== EXCERPTED RECORDS
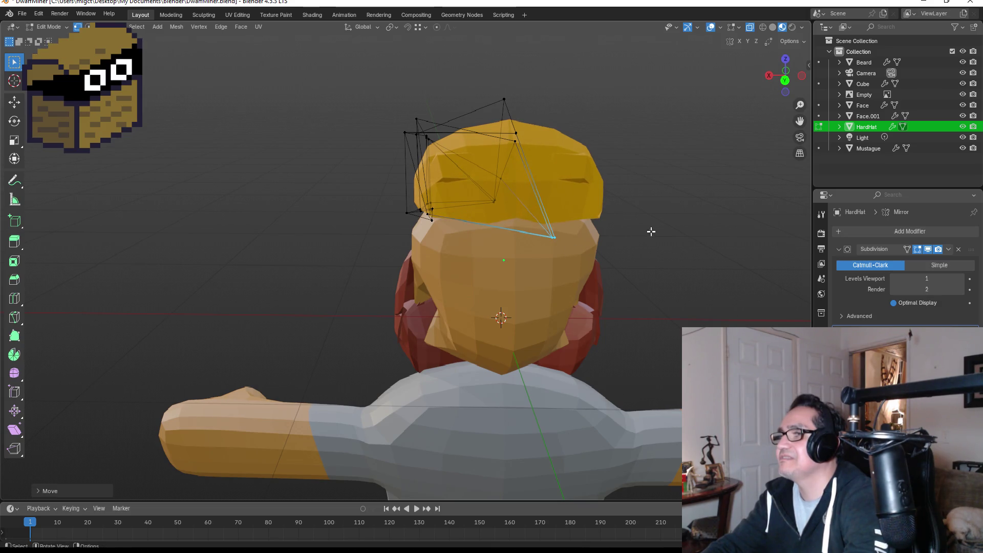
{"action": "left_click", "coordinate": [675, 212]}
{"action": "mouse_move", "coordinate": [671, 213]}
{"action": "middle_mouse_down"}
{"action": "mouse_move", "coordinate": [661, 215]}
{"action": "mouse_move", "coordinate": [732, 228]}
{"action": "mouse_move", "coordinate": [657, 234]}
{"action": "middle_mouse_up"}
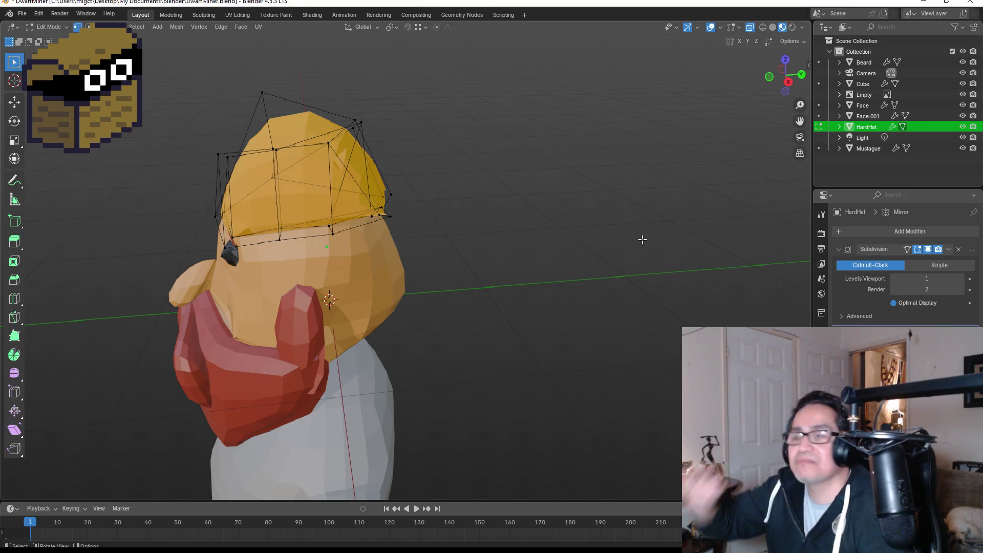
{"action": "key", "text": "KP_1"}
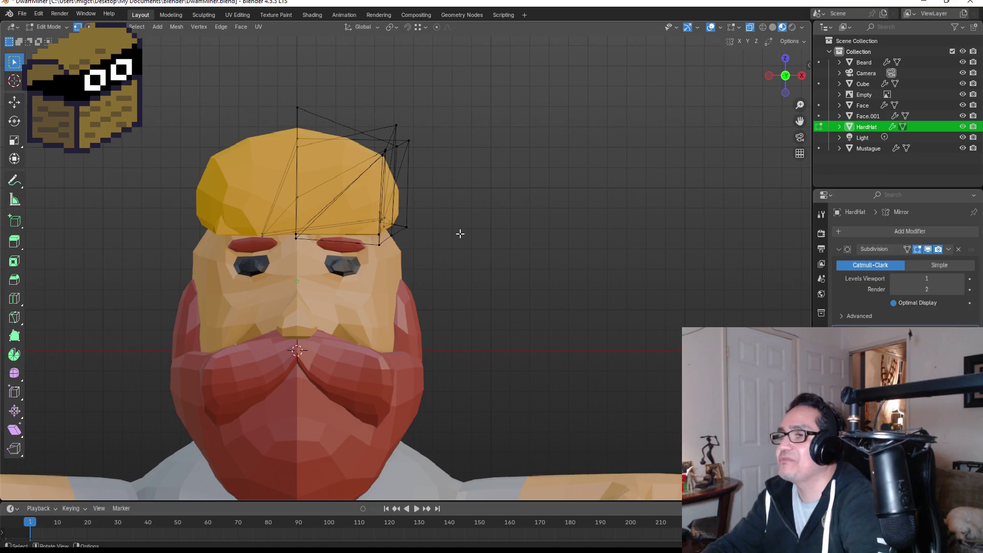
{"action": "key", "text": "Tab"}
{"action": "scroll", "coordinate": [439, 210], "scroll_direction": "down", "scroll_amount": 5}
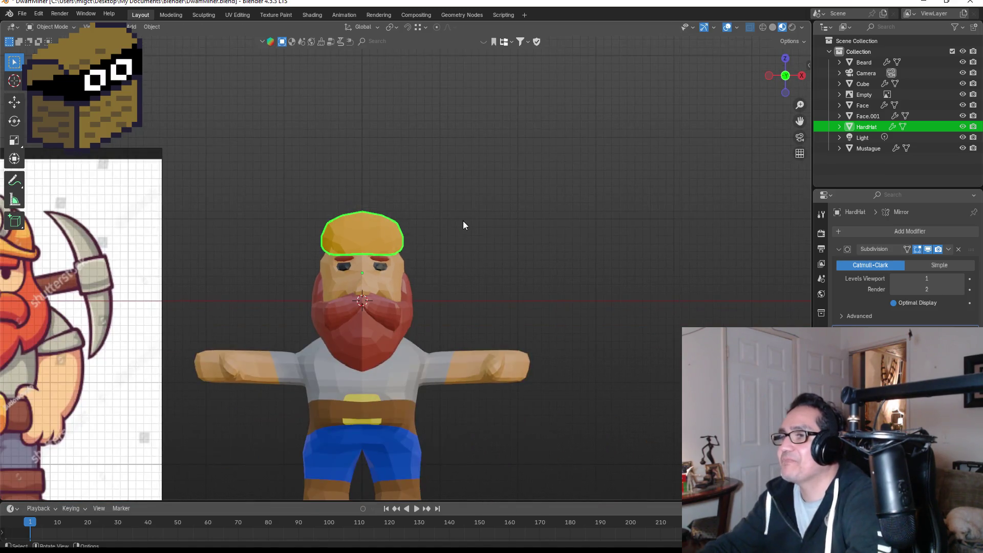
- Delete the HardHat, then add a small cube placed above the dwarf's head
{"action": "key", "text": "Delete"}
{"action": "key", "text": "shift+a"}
====
== EXCERPTED RECORDS
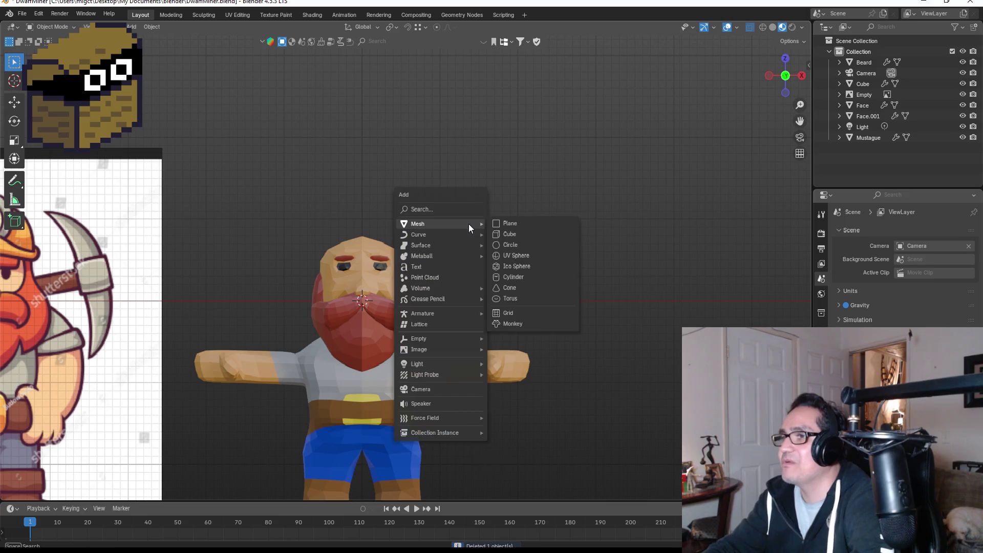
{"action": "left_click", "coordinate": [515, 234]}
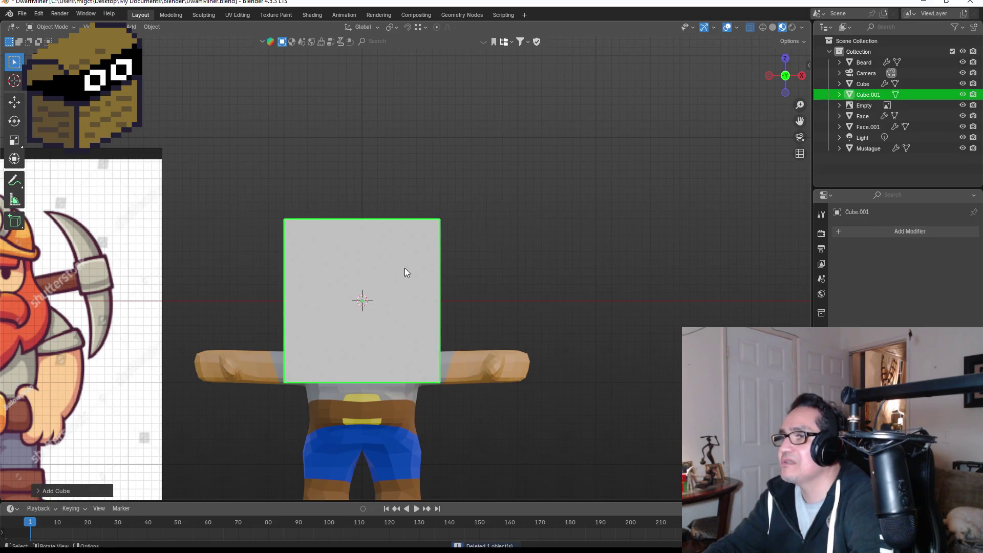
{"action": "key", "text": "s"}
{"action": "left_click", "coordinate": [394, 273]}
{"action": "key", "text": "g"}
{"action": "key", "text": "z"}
====
**EXERCISE DIRECTIONS**. Which lines of the records contain "text"? Show each of them.

**SOLUTION**.
{"action": "key", "text": "KP_1"}
{"action": "key", "text": "Tab"}
{"action": "key", "text": "Delete"}
{"action": "key", "text": "shift+a"}
{"action": "key", "text": "s"}
{"action": "key", "text": "g"}
{"action": "key", "text": "z"}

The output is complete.